• Required task
Render the stretch of the records from the line containing "scientific name: Schistocarpha eupatorioides" through the line containing "name author: (Steud.) McClure" as a Markdown table with the columns Row and Record line, numbering each line and leaving out any blank lines.

• Extracted entries

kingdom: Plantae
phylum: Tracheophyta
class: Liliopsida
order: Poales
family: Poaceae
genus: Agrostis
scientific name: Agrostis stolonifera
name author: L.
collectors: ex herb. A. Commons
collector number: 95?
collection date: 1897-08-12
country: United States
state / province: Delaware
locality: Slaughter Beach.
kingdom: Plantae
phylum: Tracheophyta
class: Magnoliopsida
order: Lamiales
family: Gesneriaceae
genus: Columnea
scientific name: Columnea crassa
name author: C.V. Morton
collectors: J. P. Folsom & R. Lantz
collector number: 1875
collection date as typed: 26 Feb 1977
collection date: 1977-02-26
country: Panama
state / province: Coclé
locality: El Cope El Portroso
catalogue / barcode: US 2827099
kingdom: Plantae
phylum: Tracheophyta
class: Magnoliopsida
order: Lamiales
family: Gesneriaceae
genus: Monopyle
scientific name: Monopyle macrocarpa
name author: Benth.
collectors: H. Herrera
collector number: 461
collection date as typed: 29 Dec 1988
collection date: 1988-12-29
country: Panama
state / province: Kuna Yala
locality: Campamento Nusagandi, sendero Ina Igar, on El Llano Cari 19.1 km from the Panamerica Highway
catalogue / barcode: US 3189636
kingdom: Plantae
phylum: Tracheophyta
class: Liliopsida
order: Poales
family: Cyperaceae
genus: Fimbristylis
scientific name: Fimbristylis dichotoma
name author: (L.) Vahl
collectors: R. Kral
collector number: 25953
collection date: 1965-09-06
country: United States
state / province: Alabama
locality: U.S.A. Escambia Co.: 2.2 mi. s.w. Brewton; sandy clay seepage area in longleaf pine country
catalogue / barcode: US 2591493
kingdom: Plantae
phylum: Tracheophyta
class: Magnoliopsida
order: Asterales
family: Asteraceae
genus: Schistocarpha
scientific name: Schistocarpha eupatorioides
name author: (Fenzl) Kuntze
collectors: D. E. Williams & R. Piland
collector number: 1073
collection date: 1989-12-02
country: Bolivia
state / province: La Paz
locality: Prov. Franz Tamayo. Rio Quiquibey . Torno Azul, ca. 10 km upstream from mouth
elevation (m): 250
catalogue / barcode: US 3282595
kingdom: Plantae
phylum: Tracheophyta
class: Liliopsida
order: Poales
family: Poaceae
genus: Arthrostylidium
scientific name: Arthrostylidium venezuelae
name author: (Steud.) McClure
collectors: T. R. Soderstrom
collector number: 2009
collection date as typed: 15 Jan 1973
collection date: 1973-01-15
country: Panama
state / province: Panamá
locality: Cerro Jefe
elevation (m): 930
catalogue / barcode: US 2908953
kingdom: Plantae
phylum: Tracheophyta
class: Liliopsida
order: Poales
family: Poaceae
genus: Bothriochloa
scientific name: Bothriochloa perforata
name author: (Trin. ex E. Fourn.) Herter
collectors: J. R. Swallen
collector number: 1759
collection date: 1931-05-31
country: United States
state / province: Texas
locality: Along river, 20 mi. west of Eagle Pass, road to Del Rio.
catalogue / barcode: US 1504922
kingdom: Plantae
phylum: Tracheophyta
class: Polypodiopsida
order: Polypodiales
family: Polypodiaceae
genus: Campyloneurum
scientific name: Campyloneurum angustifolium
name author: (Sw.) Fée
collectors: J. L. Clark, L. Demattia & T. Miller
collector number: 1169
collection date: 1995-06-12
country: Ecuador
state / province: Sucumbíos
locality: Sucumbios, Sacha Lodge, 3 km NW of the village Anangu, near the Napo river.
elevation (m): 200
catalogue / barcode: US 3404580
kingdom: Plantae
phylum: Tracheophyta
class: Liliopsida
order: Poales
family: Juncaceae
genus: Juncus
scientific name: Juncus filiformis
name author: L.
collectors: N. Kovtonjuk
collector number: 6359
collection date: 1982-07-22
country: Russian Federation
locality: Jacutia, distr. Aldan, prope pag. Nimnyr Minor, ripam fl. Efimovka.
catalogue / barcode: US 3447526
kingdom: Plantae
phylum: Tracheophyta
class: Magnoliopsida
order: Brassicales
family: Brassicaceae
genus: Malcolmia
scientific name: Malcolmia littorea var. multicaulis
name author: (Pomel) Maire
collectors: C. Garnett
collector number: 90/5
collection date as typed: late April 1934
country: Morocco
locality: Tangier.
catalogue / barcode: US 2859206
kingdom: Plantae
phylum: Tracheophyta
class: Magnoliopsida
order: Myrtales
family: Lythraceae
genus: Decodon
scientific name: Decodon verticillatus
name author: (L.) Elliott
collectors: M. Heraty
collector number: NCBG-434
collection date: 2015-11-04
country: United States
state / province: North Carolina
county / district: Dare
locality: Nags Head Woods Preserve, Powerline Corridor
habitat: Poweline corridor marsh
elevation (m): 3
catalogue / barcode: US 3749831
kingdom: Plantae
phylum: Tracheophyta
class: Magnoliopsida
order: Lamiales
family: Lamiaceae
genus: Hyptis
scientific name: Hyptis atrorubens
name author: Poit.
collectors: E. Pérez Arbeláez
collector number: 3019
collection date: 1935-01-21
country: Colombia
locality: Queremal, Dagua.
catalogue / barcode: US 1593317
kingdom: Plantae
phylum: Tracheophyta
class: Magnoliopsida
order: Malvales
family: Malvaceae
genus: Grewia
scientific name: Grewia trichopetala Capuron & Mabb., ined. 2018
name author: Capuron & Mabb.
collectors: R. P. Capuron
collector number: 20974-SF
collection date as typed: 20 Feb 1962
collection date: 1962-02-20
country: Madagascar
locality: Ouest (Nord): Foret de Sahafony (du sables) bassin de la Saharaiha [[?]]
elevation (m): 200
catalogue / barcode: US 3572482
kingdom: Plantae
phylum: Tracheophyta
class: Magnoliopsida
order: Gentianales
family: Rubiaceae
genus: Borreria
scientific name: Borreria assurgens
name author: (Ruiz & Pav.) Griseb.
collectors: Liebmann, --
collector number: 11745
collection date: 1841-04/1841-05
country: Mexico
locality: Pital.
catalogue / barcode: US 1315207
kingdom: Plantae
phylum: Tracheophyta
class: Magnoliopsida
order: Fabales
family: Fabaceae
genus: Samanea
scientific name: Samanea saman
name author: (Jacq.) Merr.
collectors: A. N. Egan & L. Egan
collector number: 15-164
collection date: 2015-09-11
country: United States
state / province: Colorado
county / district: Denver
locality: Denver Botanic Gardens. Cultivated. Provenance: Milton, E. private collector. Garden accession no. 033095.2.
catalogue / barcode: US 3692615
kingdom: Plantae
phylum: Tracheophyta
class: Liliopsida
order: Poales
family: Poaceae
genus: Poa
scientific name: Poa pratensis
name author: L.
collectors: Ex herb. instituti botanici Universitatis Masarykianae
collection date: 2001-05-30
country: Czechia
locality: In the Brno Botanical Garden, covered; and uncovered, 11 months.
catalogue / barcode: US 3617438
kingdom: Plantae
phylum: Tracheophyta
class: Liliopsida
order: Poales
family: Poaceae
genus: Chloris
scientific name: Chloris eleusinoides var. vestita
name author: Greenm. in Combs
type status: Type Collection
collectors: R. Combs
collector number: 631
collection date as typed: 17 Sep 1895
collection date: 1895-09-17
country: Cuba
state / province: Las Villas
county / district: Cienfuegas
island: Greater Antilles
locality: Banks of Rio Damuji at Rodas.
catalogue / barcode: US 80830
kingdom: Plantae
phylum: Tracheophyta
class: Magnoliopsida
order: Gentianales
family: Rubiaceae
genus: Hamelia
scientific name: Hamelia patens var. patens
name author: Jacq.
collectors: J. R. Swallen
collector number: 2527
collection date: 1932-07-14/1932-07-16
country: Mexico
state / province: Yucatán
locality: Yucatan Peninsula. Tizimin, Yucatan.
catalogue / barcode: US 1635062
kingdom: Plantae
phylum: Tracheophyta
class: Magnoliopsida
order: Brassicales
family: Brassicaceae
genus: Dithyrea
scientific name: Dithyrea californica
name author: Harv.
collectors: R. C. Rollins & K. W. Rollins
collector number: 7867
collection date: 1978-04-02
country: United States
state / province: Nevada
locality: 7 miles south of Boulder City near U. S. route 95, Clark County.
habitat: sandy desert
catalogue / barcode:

• Output of the task
| Row | Record line |
|---|---|
| 1 | scientific name: Schistocarpha eupatorioides |
| 2 | name author: (Fenzl) Kuntze |
| 3 | collectors: D. E. Williams & R. Piland |
| 4 | collector number: 1073 |
| 5 | collection date: 1989-12-02 |
| 6 | country: Bolivia |
| 7 | state / province: La Paz |
| 8 | locality: Prov. Franz Tamayo. Rio Quiquibey . Torno Azul, ca. 10 km upstream from mouth |
| 9 | elevation (m): 250 |
| 10 | catalogue / barcode: US 3282595 |
| 11 | kingdom: Plantae |
| 12 | phylum: Tracheophyta |
| 13 | class: Liliopsida |
| 14 | order: Poales |
| 15 | family: Poaceae |
| 16 | genus: Arthrostylidium |
| 17 | scientific name: Arthrostylidium venezuelae |
| 18 | name author: (Steud.) McClure |